Deutschland hat sich seinen Ruf als Paradies für Geldwäsche redlich verdient. Als im vergangenen Jahr die Aufsichtsbehörden der Bundesländer doch einmal in einer „ersten konzertierten Aktion gegen Geldwäsche in der Kfz-Branche“ Autohändler überprüften, fiel das Ergebnis ernüchternd aus: Nur 15% der Händler hatten die rechtlichen Bestimmungen in Sachen Geldwäscheprävention im Wesentlichen umgesetzt. Der Rest wies Mängel auf, 62% leichte Defizite, 23% schwere. „Die Aktion zeigte, dass im Bereich der verpflichteten Kfz-Händler weiterer Sensibilisierungsbedarf besteht“, heißt es dazu vornehm im Jahresbericht der FIU. „Sie verdeutlicht die Notwendigkeit der aufsichtsrechtlichen Prüfungen und unterstreicht die Effektivität der von der FIU koordinierten konzertierten Aktion.“ Willkommen im Dunkelfeld.

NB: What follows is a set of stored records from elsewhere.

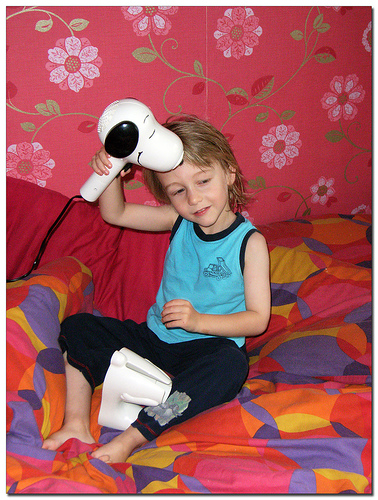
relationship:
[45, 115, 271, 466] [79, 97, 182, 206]
child holding blow dryer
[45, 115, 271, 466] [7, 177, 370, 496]
child on bed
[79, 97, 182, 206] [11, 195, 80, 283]
blow dryer has wire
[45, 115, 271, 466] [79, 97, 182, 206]
child has blow dryer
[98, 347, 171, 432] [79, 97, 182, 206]
holder for blow dryer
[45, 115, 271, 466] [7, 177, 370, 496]
child sitting on bed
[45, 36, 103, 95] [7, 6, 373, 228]
flower on wallpaper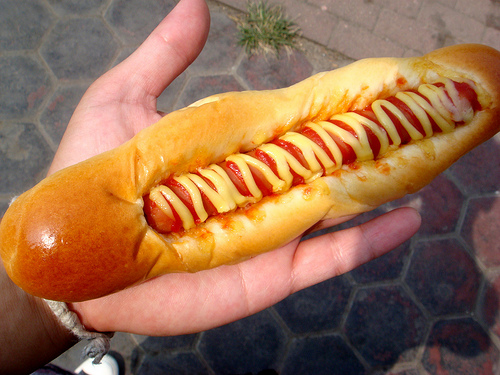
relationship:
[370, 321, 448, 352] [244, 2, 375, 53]
shadow on ground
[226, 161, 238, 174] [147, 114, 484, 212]
ketchup on hotdog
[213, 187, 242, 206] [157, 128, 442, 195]
mustard on hotdog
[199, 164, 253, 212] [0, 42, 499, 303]
cheese on .sandwich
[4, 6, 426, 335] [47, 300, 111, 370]
person wearing bracelet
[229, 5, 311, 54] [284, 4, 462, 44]
weed in sidewalk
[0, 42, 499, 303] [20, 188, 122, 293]
.sandwich baked bun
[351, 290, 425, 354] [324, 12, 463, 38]
bricks in sidewalk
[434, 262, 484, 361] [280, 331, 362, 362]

Die Spatzen pfeifen schon seit Jahren von den Dächern, dass der Handel mit hochwertigen Gütern wie Autos ein Einfallstor für Geldwäscher ist. Und die Kriminologie lehrt nun einmal auch, dass nicht die Höhe der Strafe Täter abschreckt, sondern das Risiko, entdeckt zu werden. Während im Finanzsektor regelmäßige Prüfungen durch unabhängige Abschlussprüfer erfolgten, würden die Vorkehrungen zur Geldwäscheprävention in risikobehafteten Wirtschaftszweigen außerhalb des Finanzsektors deutlich weniger intensiv überwacht, bemängelt das Institut der Wirtschaftsprüfer (IDW).

Krasses Missverhältnis

Die Fokussierung auf den Bankensektor treibt kuriose Blüten. Die Aufforderung, verdächtige Transaktionen zu melden, setzen die Häuser, angehalten dazu nicht zuletzt von der Justiz, inzwischen derart breiträumig um, schon um sich nicht Rechtsrisiken auszusetzen, dass die FIU weit mehr Hinweise erhält, als sie nachzugehen vermag. Motto: Melden macht frei. Nicht wenige Beobachter haben denn schon den Eindruck gewonnen, dass die Menge der Meldungen nicht Teil der Lösung, sondern des Problems ist. So erschienen im Sommer Beamte im Auftrag der Staatsanwaltschaft Osnabrück bei der FIU in Köln zu einer Razzia, um dem Verdacht der Strafvereitelung im Amt nachzugehen: Laut Durchsuchungsbeschluss hatte es die FIU in acht Fällen bei drei deutschen Banken ihrerseits versäumt, Geldwäsche-Verdachtsmeldungen ordnungsgemäß an die Strafverfolgungsbehörden weiterzugeben. Wie es bei Beobachtern heißt, erhielt der Zoll die Zuständigkeit für Geldwäscheprävention 2017 ohnehin vor allem deshalb vom Bundeskriminalamt, weil er noch Personal frei hatte.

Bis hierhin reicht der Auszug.